Osage County emergency management personnel line up for a turkey dinner provided by the Linn Happy Helpers 4-H on Thursday, Nov. 23, 2017, at the Osage Ambulance District.
Osage County emergency management personnel line up for a turkey dinner provided by the Linn Happy Helpers 4-H on Thursday, Nov. 23, 2017, at the Osage Ambulance District.

LINN - Members of the Happy Helpers 4-H group made sure Thanksgiving dinner was available Thursday for Osage County's emergency services workers.

A half-dozen ambulance service EMTs and paramedics were eating at the Osage County Ambulance District's main base on Missouri 89 - but others were expected to visit during the mid-day meal.

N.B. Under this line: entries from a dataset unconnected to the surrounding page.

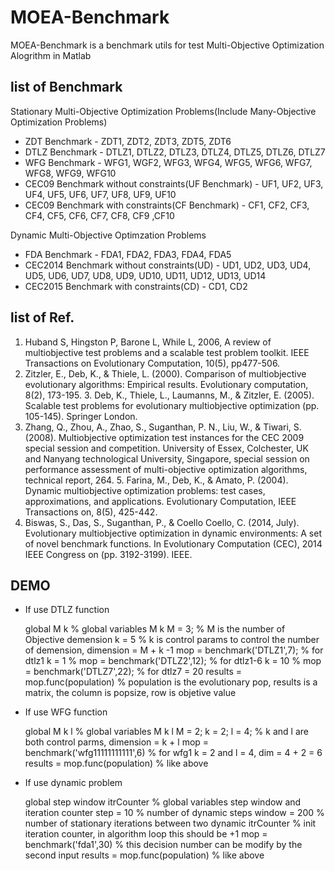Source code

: # MOEA-Benchmark
MOEA-Benchmark is a benchmark utils for test Multi-Objective Optimization Alogrithm in Matlab
## list of Benchmark
Stationary Multi-Objective Optimization Problems(Include Many-Objective Optimization Problems)   
   

*   ZDT Benchmark - ZDT1, ZDT2, ZDT3, ZDT5, ZDT6
*   DTLZ Benchmark - DTLZ1, DTLZ2, DTLZ3, DTLZ4, DTLZ5, DTLZ6, DTLZ7
*   WFG Benchmark - WFG1, WGF2, WFG3, WFG4, WFG5, WFG6, WFG7, WFG8, WFG9, WFG10
*   CEC09 Benchmark without constraints(UF Benchmark) - UF1, UF2, UF3, UF4, UF5, UF6, UF7, UF8, UF9, UF10
*   CEC09 Benchmark with constraints(CF Benchmark) - CF1, CF2, CF3, CF4, CF5, CF6, CF7, CF8, CF9 ,CF10   
   

Dynamic Multi-Objective Optimzation Problems
*   FDA Benchmark - FDA1, FDA2, FDA3, FDA4, FDA5
*   CEC2014 Benchmark without constraints(UD) - UD1, UD2, UD3, UD4, UD5, UD6, UD7, UD8, UD9, UD10, UD11, UD12, UD13, UD14
*   CEC2015 Benchmark with constraints(CD) - CD1, CD2

## list of Ref.
1. Huband S, Hingston P, Barone L, While L, 2006, A review of multiobjective test problems and a scalable test problem toolkit. IEEE Transactions on Evolutionary Computation, 10(5), pp477-506.
2. Zitzler, E., Deb, K., & Thiele, L. (2000). Comparison of multiobjective evolutionary algorithms: Empirical results. Evolutionary computation, 8(2), 173-195. 3. Deb, K., Thiele, L., Laumanns, M., & Zitzler, E. (2005). Scalable test problems for evolutionary multiobjective optimization (pp. 105-145). Springer London.
4. Zhang, Q., Zhou, A., Zhao, S., Suganthan, P. N., Liu, W., & Tiwari, S. (2008). Multiobjective optimization test instances for the CEC 2009 special session and competition. University of Essex, Colchester, UK and Nanyang technological University, Singapore, special session on performance assessment of multi-objective optimization algorithms, technical report, 264. 5. Farina, M., Deb, K., & Amato, P. (2004). Dynamic multiobjective optimization problems: test cases, approximations, and applications. Evolutionary Computation, IEEE Transactions on, 8(5), 425-442.
6. Biswas, S., Das, S., Suganthan, P., & Coello Coello, C. (2014, July). Evolutionary multiobjective optimization in dynamic environments: A set of novel benchmark functions. In Evolutionary Computation (CEC), 2014 IEEE Congress on (pp. 3192-3199). IEEE.

## DEMO
*   If use DTLZ function   
   
	global M k                         % global variables M k
	M = 3;                             % M is the number of Objective demension
	k = 5                              % k is control params to control the number of demension, dimension = M + k -1
	mop = benchmark('DTLZ1',7);        % for dtlz1 k = 1
	% mop = benchmark('DTLZ2',12);     % for dtlz1-6 k = 10
	% mop = benchmark('DTLZ7',22);     % for dtlz7 = 20
	results = mop.func(population)     % population is the evolutionary pop, results is a matrix, the column is popsize, row is objetive value

*   If use WFG function   

	global M k l                     % global variables M k l
	M = 2;
	k = 2;
	l = 4;                           % k and l are both control parms, dimension = k + l
        mop = benchmark('wfg11111111111',6)		 % for wfg1 k = 2 and l = 4, dim = 4 + 2 = 6
	results = mop.func(population)   % like above
   
*   If use dynamic problem   

	global step window itrCounter    % global variables step window and iteration counter
	step = 10                        % number of dynamic steps
	window = 200                     % number of stationary iterations between two dynamic
	itrCounter                       % init iteration counter, in algorithm loop this should be +1
	mop = benchmark('fda1',30)       % this decision number can be modify by the second input
	results = mop.func(population)   % like above
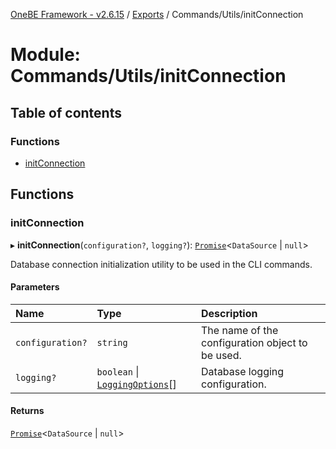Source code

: [OneBE Framework - v2.6.15](../README.md) / [Exports](../modules.md) / Commands/Utils/initConnection

# Module: Commands/Utils/initConnection

## Table of contents

### Functions

- [initConnection](Commands_Utils_initConnection.md#initconnection)

## Functions

### initConnection

▸ **initConnection**(`configuration?`, `logging?`): [`Promise`]( https://developer.mozilla.org/en-US/docs/Web/JavaScript/Reference/Global_Objects/Promise )<`DataSource` \| ``null``\>

Database connection initialization utility to be used in the
CLI commands.

#### Parameters

| Name | Type | Description |
| :------ | :------ | :------ |
| `configuration?` | `string` | The name of the configuration object to be used. |
| `logging?` | `boolean` \| [`LoggingOptions`](DB_TypeORM.md#loggingoptions)[] | Database logging configuration. |

#### Returns

[`Promise`]( https://developer.mozilla.org/en-US/docs/Web/JavaScript/Reference/Global_Objects/Promise )<`DataSource` \| ``null``\>
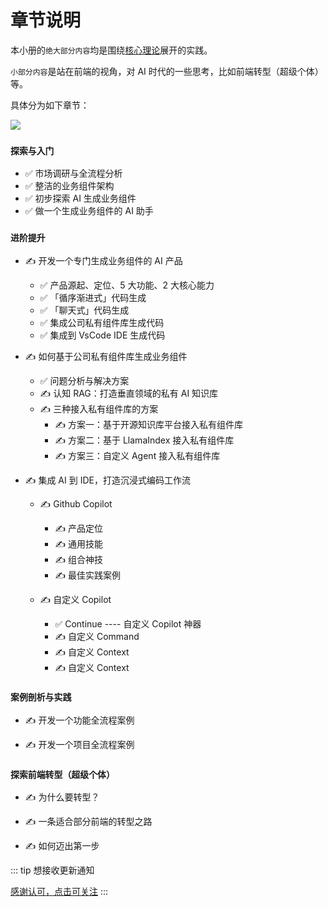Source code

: # 章节说明

本小册的`绝大部分内容`均是围绕[核心理论](/guide/preface/core-theory)展开的实践。

`小部分内容`是站在前端的视角，对 AI 时代的一些思考，比如前端转型（超级个体）等。

具体分为如下章节：

![](https://lvjishupai.oss-cn-beijing.aliyuncs.com/20240718102325.png)

### `探索与入门`

- ✅ 市场调研与全流程分析
- ✅ 整洁的业务组件架构
- ✅ 初步探索 AI 生成业务组件
- ✅ 做一个生成业务组件的 AI 助手

### `进阶提升`

- ✍️ 开发一个专门生成业务组件的 AI 产品

  - ✅ 产品源起、定位、5 大功能、2 大核心能力
  - ✅ 「循序渐进式」代码生成
  - ✅ 「聊天式」代码生成
  - ✅ 集成公司私有组件库生成代码
  - ✅ 集成到 VsCode IDE 生成代码

- ✍️ 如何基于公司私有组件库生成业务组件

  - ✅ 问题分析与解决方案
  - ✍️ 认知 RAG：打造垂直领域的私有 AI 知识库
  - ✍️ 三种接入私有组件库的方案
    - ✍️ 方案一：基于开源知识库平台接入私有组件库
    - ✍️ 方案二：基于 LlamaIndex 接入私有组件库
    - ✍️ 方案三：自定义 Agent 接入私有组件库

- ✍️ 集成 AI 到 IDE，打造沉浸式编码工作流

  - ✍️ Github Copilot

    - ✍️ 产品定位
    - ✍️ 通用技能
    - ✍️ 组合神技
    - ✍️ 最佳实践案例

  - ✍️ 自定义 Copilot
    - ✅ Continue ---- 自定义 Copilot 神器
    - ✍️ 自定义 Command
    - ✍️ 自定义 Context
    - ✍️ 自定义 Context

### `案例剖析与实践`

- ✍️ 开发一个功能全流程案例

- ✍️ 开发一个项目全流程案例

### `探索前端转型（超级个体）`

- ✍️ 为什么要转型？

- ✍️ 一条适合部分前端的转型之路

- ✍️ 如何迈出第一步

::: tip 想接收更新通知

[感谢认可，点击可关注](/me)
:::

"We're hoping to serve about 25; we don't really know," 4-H leader Trisha Ely said. "Sheriff (Michael) Bonham was just here, and the deputies all know about it.

"The Highway Patrol and Linn City police all know about it."

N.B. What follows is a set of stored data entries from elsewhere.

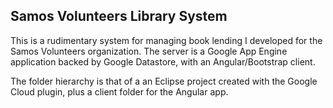 ## Samos Volunteers Library System
This is a rudimentary system for managing book lending I developed for the Samos Volunteers organization. 
The server is a Google App Engine application backed by Google Datastore, with an Angular/Bootstrap client. 

The folder hierarchy is that of a an Eclipse project created with the Google Cloud plugin, plus a client folder for the Angular app.
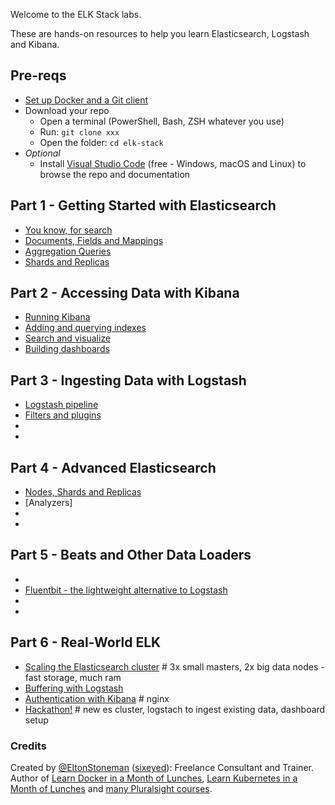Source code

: 
Welcome to the ELK Stack labs.

These are hands-on resources to help you learn Elasticsearch, Logstash and Kibana.

## Pre-reqs

 - [Set up Docker and a Git client](setup) 
 - Download your repo
    - Open a terminal (PowerShell, Bash, ZSH whatever you use) 
    - Run: `git clone xxx`
    - Open the folder: `cd elk-stack`
- _Optional_
    -   Install [Visual Studio Code](https://code.visualstudio.com) (free - Windows, macOS and Linux) to browse the repo and documentation

## Part 1 - Getting Started with Elasticsearch

- [You know, for search](labs/for-search)
- [Documents, Fields and Mappings](labs/mappings)
- [Aggregation Queries](labs/aggregation)
- [Shards and Replicas](labs/shards)

## Part 2 - Accessing Data with Kibana

- [Running Kibana](labs/kibana) 
- [Adding and querying indexes]()
- [Search and visualize]()
- [Building dashboards]()

## Part 3 - Ingesting Data with Logstash

- [Logstash pipeline]()
- [Filters and plugins]()
-
-

## Part 4 - Advanced Elasticsearch 

- [Nodes, Shards and Replicas]()
- [Analyzers]
- 
-

## Part 5 - Beats and Other Data Loaders

- []()
- [Fluentbit - the lightweight alternative to Logstash]()
- 
- 


## Part 6 - Real-World ELK

- [Scaling the Elasticsearch cluster]() # 3x small masters, 2x big data nodes - fast storage, much ram
- [Buffering with Logstash]()
- [Authentication with Kibana]() # nginx
- [Hackathon!]() # new es cluster, logstach to ingest existing data, dashboard setup


### Credits

Created by [@EltonStoneman](https://twitter.com/EltonStoneman) ([sixeyed](https://github.com/sixeyed)): Freelance Consultant and Trainer. Author of [Learn Docker in a Month of Lunches](https://www.manning.com/books/learn-docker-in-a-month-of-lunches), [Learn Kubernetes in a Month of Lunches](https://www.manning.com/books/learn-kubernetes-in-a-month-of-lunches) and [many Pluralsight courses](https://pluralsight.pxf.io/c/1197078/424552/7490?u=https%3A%2F%2Fwww.pluralsight.com%2Fauthors%2Felton-stoneman).


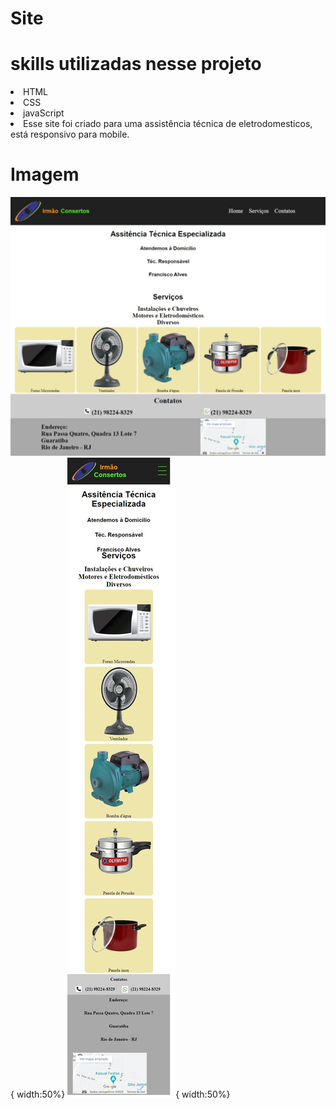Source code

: # Site

# skills utilizadas nesse projeto
<li>HTML</li>
<li>CSS</li>
<li>javaScript</li>

<li>Esse site foi criado para uma assistência técnica de eletrodomesticos, está responsivo para mobile.</li>

# Imagem
![imagem](./img/pagina%20web.jpeg#left){ width:50%}
![imagem](./img/pagina%20mobile.jpeg#rigth){ width:50%}
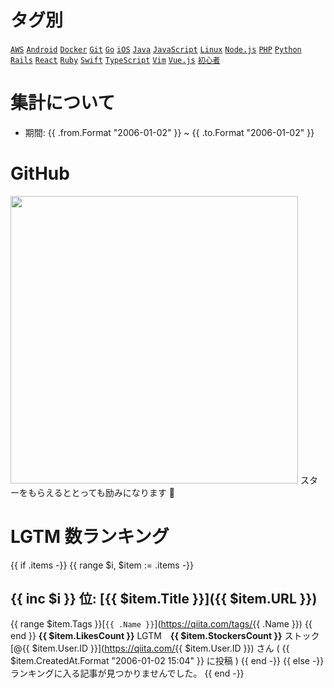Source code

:# タグ別

[`AWS`](https://qiita.com/items/8c4aeec4fc98e4b1ba0e) [`Android`](https://qiita.com/items/9c6bf21a9880e242a0d6) [`Docker`](https://qiita.com/items/70aa655b580ed4f91756) [`Git`](https://qiita.com/items/36cfb2318aabe8b3f8df) [`Go`](https://qiita.com/items/16809f8444e0329bed8a) [`iOS`](https://qiita.com/items/da7fabcf41ed103528ae) [`Java`](https://qiita.com/items/9003b8beb47a46292028) [`JavaScript`](https://qiita.com/items/31e7365a838b890f7cc3) [`Linux`](https://qiita.com/items/7bcae94b268bff253eef) [`Node.js`](https://qiita.com/items/17556a2356938fdf489c) [`PHP`](https://qiita.com/items/42476b629e2d655d9803) [`Python`](https://qiita.com/items/45e8c5b0017008c62fac) [`Rails`](https://qiita.com/items/6835d21664b6e36a1efa) [`React`](https://qiita.com/items/d17e403386f316d0d96e) [`Ruby`](https://qiita.com/items/effb08232a286c91b814) [`Swift`](https://qiita.com/items/4b45f7a2308597b362e6) [`TypeScript`](https://qiita.com/items/3442ef41f83064dafb64) [`Vim`](https://qiita.com/items/cb67a3dd7a37eee8f8d9) [`Vue.js`](https://qiita.com/items/a0d7b0334c58e658c7a0) [`初心者`](https://qiita.com/items/4107350b0914837836af)

# 集計について

- 期間: {{ .from.Format "2006-01-02" }} ~ {{ .to.Format "2006-01-02" }}

# GitHub

<a href="https://github.com/koki-develop/qiita-lgtm-ranking"><img src="https://github-link-card.s3.ap-northeast-1.amazonaws.com/koki-develop/qiita-lgtm-ranking.png" width="460px"></a>
スターをもらえるととっても励みになります :bow:

# LGTM 数ランキング

{{ if .items -}}
{{ range $i, $item := .items -}}
## {{ inc $i }} 位: [{{ $item.Title }}]({{ $item.URL }})

{{ range $item.Tags }}[`{{ .Name }}`](https://qiita.com/tags/{{ .Name }}) {{ end }}
**{{ $item.LikesCount }}** LGTM　**{{ $item.StockersCount }}** ストック
[@{{ $item.User.ID }}](https://qiita.com/{{ $item.User.ID }}) さん ( {{ $item.CreatedAt.Format "2006-01-02 15:04" }} に投稿 )
{{ end -}}
{{ else -}}
ランキングに入る記事が見つかりませんでした。
{{ end -}}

In addition to those dropping by the ambulance base, she said, some meals would be taken to the dispatchers at the sheriff's office because "they can't leave work."

Paramedic Tim Powers wasn't scheduled to work but stopped by the ambulance base to visit with co-workers.

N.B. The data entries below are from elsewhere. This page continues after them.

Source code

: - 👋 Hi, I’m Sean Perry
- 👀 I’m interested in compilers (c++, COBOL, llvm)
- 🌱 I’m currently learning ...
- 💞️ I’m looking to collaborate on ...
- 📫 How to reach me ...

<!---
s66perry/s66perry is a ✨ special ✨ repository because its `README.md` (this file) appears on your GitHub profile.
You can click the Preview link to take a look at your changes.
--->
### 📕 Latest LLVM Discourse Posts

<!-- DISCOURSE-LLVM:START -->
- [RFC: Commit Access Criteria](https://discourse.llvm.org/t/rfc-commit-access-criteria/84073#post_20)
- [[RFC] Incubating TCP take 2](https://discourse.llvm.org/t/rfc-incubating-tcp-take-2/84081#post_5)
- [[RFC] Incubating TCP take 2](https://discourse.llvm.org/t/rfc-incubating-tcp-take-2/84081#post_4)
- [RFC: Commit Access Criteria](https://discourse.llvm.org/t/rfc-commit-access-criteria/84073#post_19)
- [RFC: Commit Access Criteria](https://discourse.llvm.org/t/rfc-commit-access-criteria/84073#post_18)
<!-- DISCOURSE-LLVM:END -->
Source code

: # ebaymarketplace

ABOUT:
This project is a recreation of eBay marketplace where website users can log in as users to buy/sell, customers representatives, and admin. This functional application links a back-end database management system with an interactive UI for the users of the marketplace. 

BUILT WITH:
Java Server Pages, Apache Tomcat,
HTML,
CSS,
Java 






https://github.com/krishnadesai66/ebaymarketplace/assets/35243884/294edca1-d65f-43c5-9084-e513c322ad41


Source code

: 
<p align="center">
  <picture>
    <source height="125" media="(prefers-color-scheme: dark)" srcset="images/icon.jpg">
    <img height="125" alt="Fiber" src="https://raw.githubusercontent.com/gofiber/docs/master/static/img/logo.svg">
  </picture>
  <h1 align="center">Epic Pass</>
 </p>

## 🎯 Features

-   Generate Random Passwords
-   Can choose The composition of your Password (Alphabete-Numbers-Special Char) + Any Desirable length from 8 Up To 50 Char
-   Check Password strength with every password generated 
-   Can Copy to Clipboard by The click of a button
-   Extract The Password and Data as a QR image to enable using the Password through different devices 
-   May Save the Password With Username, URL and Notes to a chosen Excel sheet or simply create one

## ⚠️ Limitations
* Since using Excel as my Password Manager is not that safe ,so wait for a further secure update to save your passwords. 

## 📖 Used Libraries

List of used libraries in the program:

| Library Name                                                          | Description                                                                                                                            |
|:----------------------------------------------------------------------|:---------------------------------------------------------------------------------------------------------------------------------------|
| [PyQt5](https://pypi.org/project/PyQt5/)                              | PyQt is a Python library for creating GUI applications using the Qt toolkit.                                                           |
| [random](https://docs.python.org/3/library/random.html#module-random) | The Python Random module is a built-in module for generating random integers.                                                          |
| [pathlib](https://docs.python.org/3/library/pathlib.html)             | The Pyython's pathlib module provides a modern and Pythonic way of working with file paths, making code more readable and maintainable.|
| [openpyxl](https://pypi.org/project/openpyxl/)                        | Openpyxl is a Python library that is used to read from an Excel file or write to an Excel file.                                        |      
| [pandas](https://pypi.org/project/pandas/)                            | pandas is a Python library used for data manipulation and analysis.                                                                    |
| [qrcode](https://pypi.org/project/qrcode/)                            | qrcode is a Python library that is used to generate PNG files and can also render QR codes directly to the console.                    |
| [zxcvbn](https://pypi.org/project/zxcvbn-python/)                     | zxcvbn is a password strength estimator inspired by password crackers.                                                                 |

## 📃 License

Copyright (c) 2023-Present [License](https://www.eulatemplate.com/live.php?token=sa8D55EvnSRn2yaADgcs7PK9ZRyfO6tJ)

"This is fantastic," he said. "The community's always been a big part of making us feel like this is a 'good' day, rather than working a holiday.

"It's special when the community reaches out and does this sort of thing."

Ely said this is the fourth year for the project, which began at the suggestion of a friend serving in the National Guard, at a time when troops had been sent to Ferguson to help keep peace during the demonstrations and riots that followed the August 2014 killing of Michael Brown, 18, by a white police officer.

"She had to work at the quarters that day, so she asked if I would help put together a meal," Ely recalled. "We had like five turkeys and several hams - everybody from the community came out to help.

"So, we made it a tradition from then on to do something."

The idea has grown more popular, Ely said, and now there are plans to add a brunch for those officers who must work next month on Christmas Day.

Osage County ambulance staff work 48-hour shifts, so Thursday's luncheon came in the middle of their shift.

Powers said you get used to working on holidays, and for many, Thanksgiving is just another day.

"The fact is that if something tragic happens on this kind of a day, it kind of ruins the holiday for those folks (who experience the loss) for years to come - and you really don't want to see that."

Trisha's husband, Mike Ely, smoked the meats earlier in the week.

"We did about an eight-hour smoke on the two turkeys," he said.

"It takes a lot of patience - and I've got a wireless thermometer that tells me how it's doing."

Trisha said many of the 4-H students and community volunteers still spend part of the day with their own families.

Mike added: "These people are taking a lot more time from their families than we are.

"This (meal) is for them and everybody who's doing their jobs, that we typically don't think about on holidays."